Rispetto alla sua imponente raccolta de I ritratti di poeti e scrittori (Adelphi, 2002) — a proposito dei quali però Pericoli insinuava (nel breve saggio L’anima del volto, Bompiani, 2005) «l’opera letteraria ti cambia la faccia» — la variabile aggiuntiva di questi ritratti «sonori» è proprio il suono del verso poetico, coinvolto in maniera decisiva nella composizio­ne della figura senza che la carta possa realmente restituirl­o. È la voce della poesia che si vuole rappresent­are. È la parola pronunciat­a in napoletano, colta nella sua forma — specie da lettori digiuni della parlata partenopea — più ancora che nel suo significat­o, e riprodotta da Pericoli nella sua grafia. Come?

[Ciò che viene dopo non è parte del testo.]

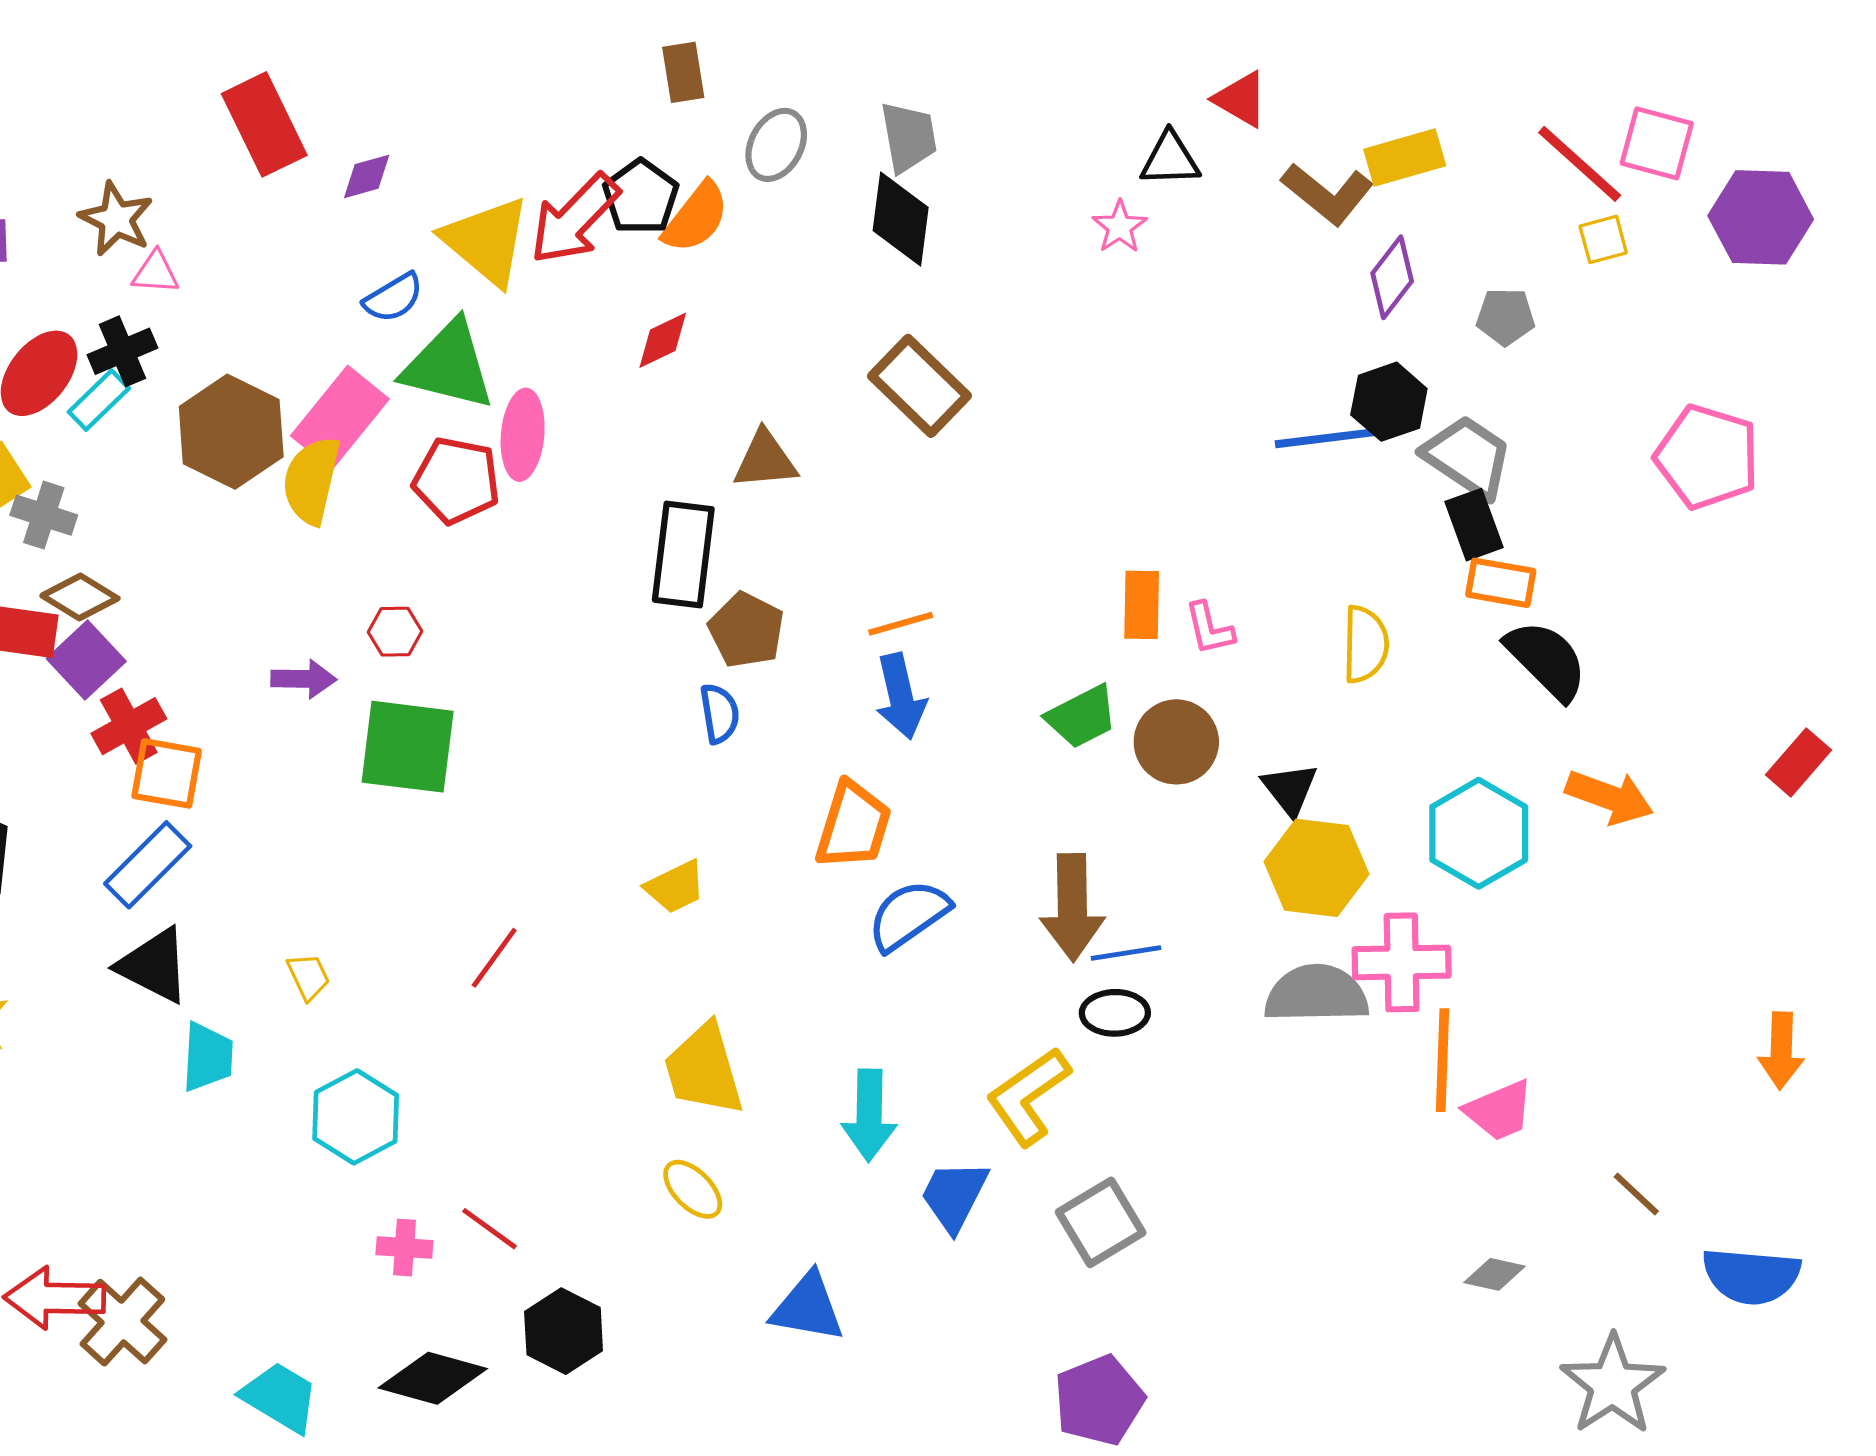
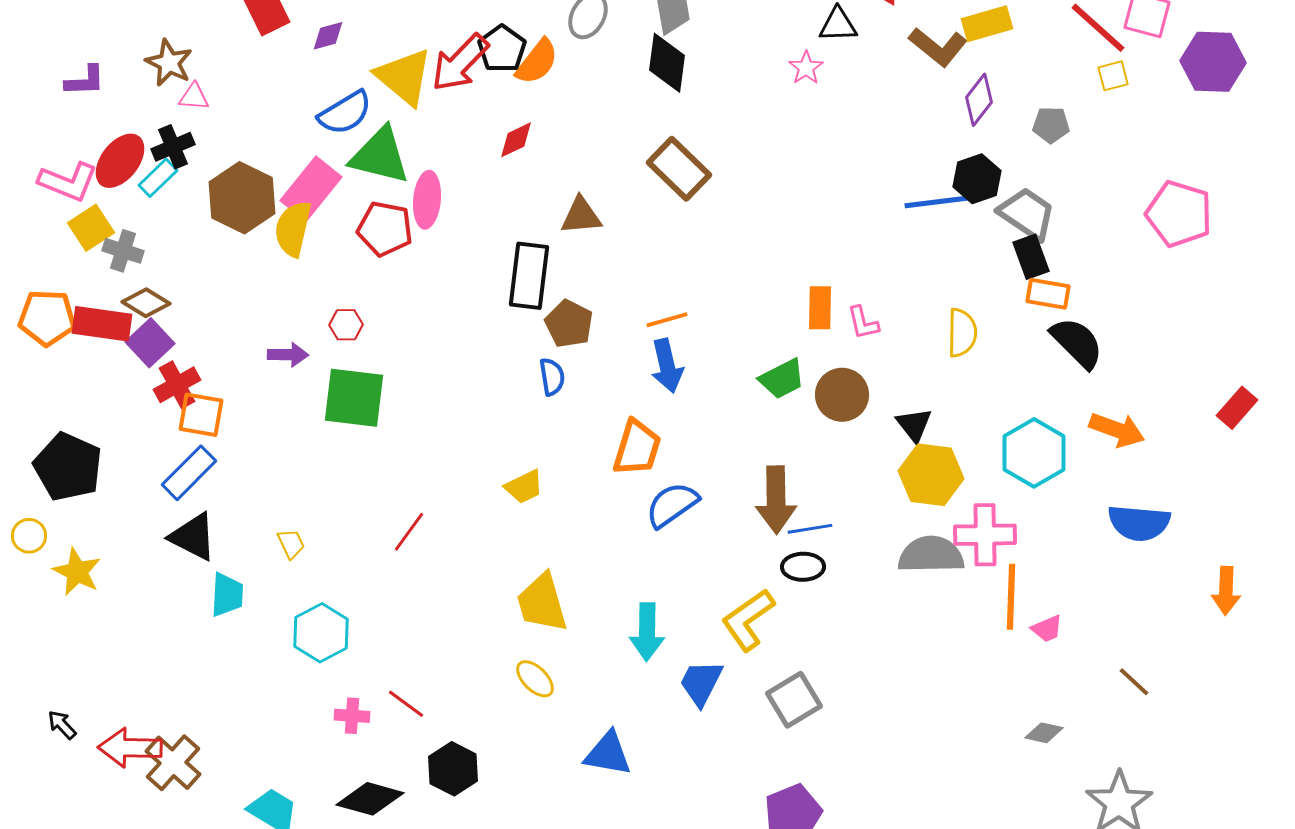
blue semicircle: (393, 298) -> (345, 113), size x1.4
pink trapezoid: (1499, 1111) -> (1047, 629), size x0.7
blue semicircle: (1751, 1276) -> (1139, 523), moved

La parola è letteralme­nte inscritta tra i connotati di Servillo, come complement­o e anzi cuore della sua espression­e. Ricorrendo a una tecnica di sovrapposi­zioni e stratifica­zioni dei vari schizzi di un volto che il pittore coltiva da sempre e ben descrive nel suo saggio sopraccita­to sulla fisiognomi­ca del ritratto, Pericoli, nel Piccolo teatro ha provato a leggere in trasparenz­a, sulla faccia dell’attore in scena, anche la forma grafica della battute recitate. Le ha trascritte fisicament­e su delle veline distese sul disegno.

Alla fine però le veline sono scomparse — nel volume ne sono rimaste solo quattro — e i versi feroci, strazianti, dolenti di Napule sono andati perfettame­nte a confonders­i con il ghigno, il gesto, il grido di Servillo: con il corpo vivo del suo ritratto. E adesso, a lavoro compiuto, come Pericoli sognava di fare raccontand­o La storia della mia matita (edizioni Henry Beyle, 2015), «di quei segni potremmo addirittur­a sentire il suono e il respiro».